What is being asked: Nothing in the copy should be a picture; everything else in the listing is to be restated exactly.

Exercise inputs:
● ● ● ● ● ● ●

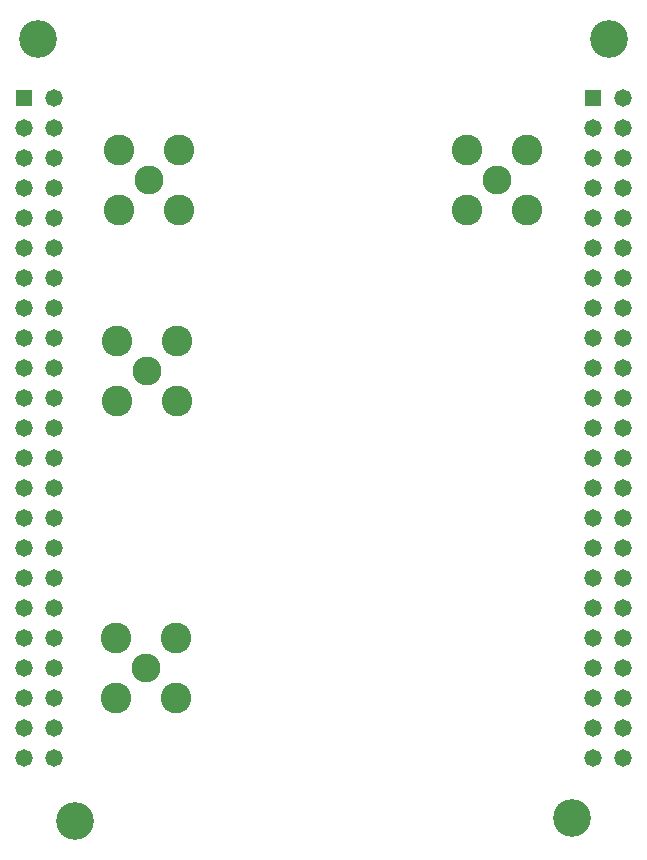
<source format=gbs>
G04*
G04 #@! TF.GenerationSoftware,Altium Limited,Altium Designer,25.8.1 (18)*
G04*
G04 Layer_Color=16711935*
%FSLAX44Y44*%
%MOMM*%
G71*
G04*
G04 #@! TF.SameCoordinates,B4FD2330-8F18-4F1E-BBFD-ABE2F71AA5CF*
G04*
G04*
G04 #@! TF.FilePolarity,Negative*
G04*
G01*
G75*
%ADD12C,1.4782*%
%ADD13R,1.4782X1.4782*%
%ADD14C,2.4532*%
%ADD15C,2.6032*%
%ADD16C,3.2032*%
D12*
X525780Y109220D02*
D03*
X500380D02*
D03*
X525780Y134620D02*
D03*
X500380D02*
D03*
X525780Y160020D02*
D03*
X500380D02*
D03*
X525780Y185420D02*
D03*
X500380D02*
D03*
X525780Y210820D02*
D03*
X500380D02*
D03*
X525780Y236220D02*
D03*
X500380D02*
D03*
X525780Y261620D02*
D03*
X500380D02*
D03*
X525780Y287020D02*
D03*
X500380D02*
D03*
X525780Y312420D02*
D03*
X500380D02*
D03*
X525780Y337820D02*
D03*
X500380D02*
D03*
X525780Y363220D02*
D03*
X500380D02*
D03*
X525780Y388620D02*
D03*
X500380D02*
D03*
X525780Y414020D02*
D03*
X500380D02*
D03*
X525780Y439420D02*
D03*
X500380D02*
D03*
X525780Y464820D02*
D03*
X500380D02*
D03*
X525780Y490220D02*
D03*
X500380D02*
D03*
X525780Y515620D02*
D03*
X500380D02*
D03*
X525780Y541020D02*
D03*
X500380D02*
D03*
X525780Y566420D02*
D03*
X500380D02*
D03*
X525780Y591820D02*
D03*
X500380D02*
D03*
X525780Y617220D02*
D03*
X500380D02*
D03*
X525780Y642620D02*
D03*
X500380D02*
D03*
X525780Y668020D02*
D03*
X44450Y109220D02*
D03*
X19050D02*
D03*
X44450Y134620D02*
D03*
X19050D02*
D03*
X44450Y160020D02*
D03*
X19050D02*
D03*
X44450Y185420D02*
D03*
X19050D02*
D03*
X44450Y210820D02*
D03*
X19050D02*
D03*
X44450Y236220D02*
D03*
X19050D02*
D03*
X44450Y261620D02*
D03*
X19050D02*
D03*
X44450Y287020D02*
D03*
X19050D02*
D03*
X44450Y312420D02*
D03*
X19050D02*
D03*
X44450Y337820D02*
D03*
X19050D02*
D03*
X44450Y363220D02*
D03*
X19050D02*
D03*
X44450Y388620D02*
D03*
X19050D02*
D03*
X44450Y414020D02*
D03*
X19050D02*
D03*
X44450Y439420D02*
D03*
X19050D02*
D03*
X44450Y464820D02*
D03*
X19050D02*
D03*
X44450Y490220D02*
D03*
X19050D02*
D03*
X44450Y515620D02*
D03*
X19050D02*
D03*
X44450Y541020D02*
D03*
X19050D02*
D03*
X44450Y566420D02*
D03*
X19050D02*
D03*
X44450Y591820D02*
D03*
X19050D02*
D03*
X44450Y617220D02*
D03*
X19050D02*
D03*
X44450Y642620D02*
D03*
X19050D02*
D03*
X44450Y668020D02*
D03*
D13*
X500380D02*
D03*
X19050D02*
D03*
D14*
X419100Y598170D02*
D03*
X124460D02*
D03*
X123190Y436880D02*
D03*
X121920Y185420D02*
D03*
D15*
X393700Y623570D02*
D03*
Y572770D02*
D03*
X444500D02*
D03*
Y623570D02*
D03*
X149860D02*
D03*
Y572770D02*
D03*
X99060D02*
D03*
Y623570D02*
D03*
X148590Y462280D02*
D03*
Y411480D02*
D03*
X97790D02*
D03*
Y462280D02*
D03*
X147320Y210820D02*
D03*
Y160020D02*
D03*
X96520D02*
D03*
Y210820D02*
D03*
D16*
X514350Y717550D02*
D03*
X482600Y58420D02*
D03*
X62230Y55880D02*
D03*
X30480Y717550D02*
D03*
M02*

</source>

● ● ● ● ● ● ●

Written solution:
<source format=gbs>
G04*
G04 #@! TF.GenerationSoftware,Altium Limited,Altium Designer,25.8.1 (18)*
G04*
G04 Layer_Color=16711935*
%FSLAX44Y44*%
%MOMM*%
G71*
G04*
G04 #@! TF.SameCoordinates,B4FD2330-8F18-4F1E-BBFD-ABE2F71AA5CF*
G04*
G04*
G04 #@! TF.FilePolarity,Negative*
G04*
G01*
G75*
%ADD12C,1.4782*%
%ADD13R,1.4782X1.4782*%
%ADD14C,2.4532*%
%ADD15C,2.6032*%
%ADD16C,3.2032*%
D12*
X525780Y109220D02*
D03*
X500380D02*
D03*
X525780Y134620D02*
D03*
X500380D02*
D03*
X525780Y160020D02*
D03*
X500380D02*
D03*
X525780Y185420D02*
D03*
X500380D02*
D03*
X525780Y210820D02*
D03*
X500380D02*
D03*
X525780Y236220D02*
D03*
X500380D02*
D03*
X525780Y261620D02*
D03*
X500380D02*
D03*
X525780Y287020D02*
D03*
X500380D02*
D03*
X525780Y312420D02*
D03*
X500380D02*
D03*
X525780Y337820D02*
D03*
X500380D02*
D03*
X525780Y363220D02*
D03*
X500380D02*
D03*
X525780Y388620D02*
D03*
X500380D02*
D03*
X525780Y414020D02*
D03*
X500380D02*
D03*
X525780Y439420D02*
D03*
X500380D02*
D03*
X525780Y464820D02*
D03*
X500380D02*
D03*
X525780Y490220D02*
D03*
X500380D02*
D03*
X525780Y515620D02*
D03*
X500380D02*
D03*
X525780Y541020D02*
D03*
X500380D02*
D03*
X525780Y566420D02*
D03*
X500380D02*
D03*
X525780Y591820D02*
D03*
X500380D02*
D03*
X525780Y617220D02*
D03*
X500380D02*
D03*
X525780Y642620D02*
D03*
X500380D02*
D03*
X525780Y668020D02*
D03*
X44450Y109220D02*
D03*
X19050D02*
D03*
X44450Y134620D02*
D03*
X19050D02*
D03*
X44450Y160020D02*
D03*
X19050D02*
D03*
X44450Y185420D02*
D03*
X19050D02*
D03*
X44450Y210820D02*
D03*
X19050D02*
D03*
X44450Y236220D02*
D03*
X19050D02*
D03*
X44450Y261620D02*
D03*
X19050D02*
D03*
X44450Y287020D02*
D03*
X19050D02*
D03*
X44450Y312420D02*
D03*
X19050D02*
D03*
X44450Y337820D02*
D03*
X19050D02*
D03*
X44450Y363220D02*
D03*
X19050D02*
D03*
X44450Y388620D02*
D03*
X19050D02*
D03*
X44450Y414020D02*
D03*
X19050D02*
D03*
X44450Y439420D02*
D03*
X19050D02*
D03*
X44450Y464820D02*
D03*
X19050D02*
D03*
X44450Y490220D02*
D03*
X19050D02*
D03*
X44450Y515620D02*
D03*
X19050D02*
D03*
X44450Y541020D02*
D03*
X19050D02*
D03*
X44450Y566420D02*
D03*
X19050D02*
D03*
X44450Y591820D02*
D03*
X19050D02*
D03*
X44450Y617220D02*
D03*
X19050D02*
D03*
X44450Y642620D02*
D03*
X19050D02*
D03*
X44450Y668020D02*
D03*
D13*
X500380D02*
D03*
X19050D02*
D03*
D14*
X419100Y598170D02*
D03*
X124460D02*
D03*
X123190Y436880D02*
D03*
X121920Y185420D02*
D03*
D15*
X393700Y623570D02*
D03*
Y572770D02*
D03*
X444500D02*
D03*
Y623570D02*
D03*
X149860D02*
D03*
Y572770D02*
D03*
X99060D02*
D03*
Y623570D02*
D03*
X148590Y462280D02*
D03*
Y411480D02*
D03*
X97790D02*
D03*
Y462280D02*
D03*
X147320Y210820D02*
D03*
Y160020D02*
D03*
X96520D02*
D03*
Y210820D02*
D03*
D16*
X514350Y717550D02*
D03*
X482600Y58420D02*
D03*
X62230Y55880D02*
D03*
X30480Y717550D02*
D03*
M02*

</source>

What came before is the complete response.